Gulls, Terns, and Skimmers provide some of the most challenging and enjoyable birding opportunities in Duval County, and we are extremely fortunate to have many favorable and highly desirable birding destinations to see them. Huguenot Memorial Park is without a doubt the best place to observe these species and to search for the more uncommon or rare species, and you will notice that as a theme throughout this section. However, there are a handful of other places to look for them including 16th Ave South (see Locations), or the north end of Little Talbot Island SP and the Big Bird Island area.
“Storm birding” is always a great time to look for both rare and unusual numbers of these species from land. For instance, following Tropical Storm Jerry in late August 1995, 560 Black Terns and 680 Common Terns were observed at Huguenot (Rowan, 1995), and during Gabrielle on 15 September 2001, R. Clark reported 35 Caspian, 325 Royal, 72 Sandwich, 210 Common, 153 Forster’s, 101 Bridled, 91 Sooty, and 850 Black Terns all from a stationary count at Fort George Inlet (Pranty, 2002).
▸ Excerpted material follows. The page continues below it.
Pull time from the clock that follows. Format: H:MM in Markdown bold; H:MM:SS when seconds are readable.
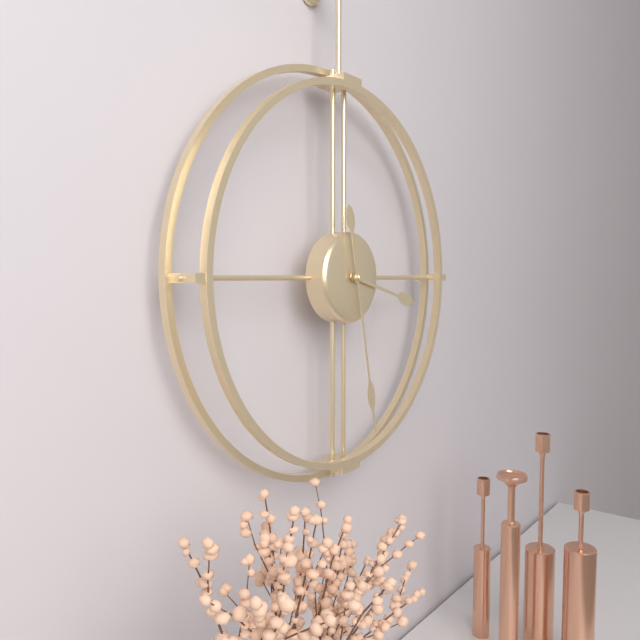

Black-legged Kittiwake Rissa tridactyla
Black-legged Kittiwake is a very rare migrant, producing only four known reports in Duval County. The first record is of a bird photographed at Jacksonville Beach by Jay Clark on 10 March 1971 (Stevenson, 1971). On 21 January 1973, J. Hintermister and P. Sykes reported up to fifty adults offshore of Mayport, on a trip organized by the Florida Ornithological Society (note: also reference the Little Gull account below). A decade later, a specimen was collected at Huguenot on 9 January 1983 (Stevenson & Anderson, 1994). The most recent account is of one reported on the 1980 CBC on 28 December that year.
Sabine’s Gull Xema sabini
There are three known reports of Sabine’s Gull from Duval County, all coming from Huguenot Memorial Park. The first report was from R. Clark on 10-12 June 1995 (Paul & Schnapf, 1995), followed by another on 6 June 1999. Clark recalled doing a mid-summer “big day” with a handful of other birders when they came across this gull sitting on the beach amid hordes of suntan lotion-lathered sunbathers. The gull eventually took off after allowing several minutes of detailed observation (R. Clark, personal communication, 2008). Most recently, Jerry Krummrich reported an immature Sabine’s at Huguenot on 19 October 2003 (Pranty, 2004).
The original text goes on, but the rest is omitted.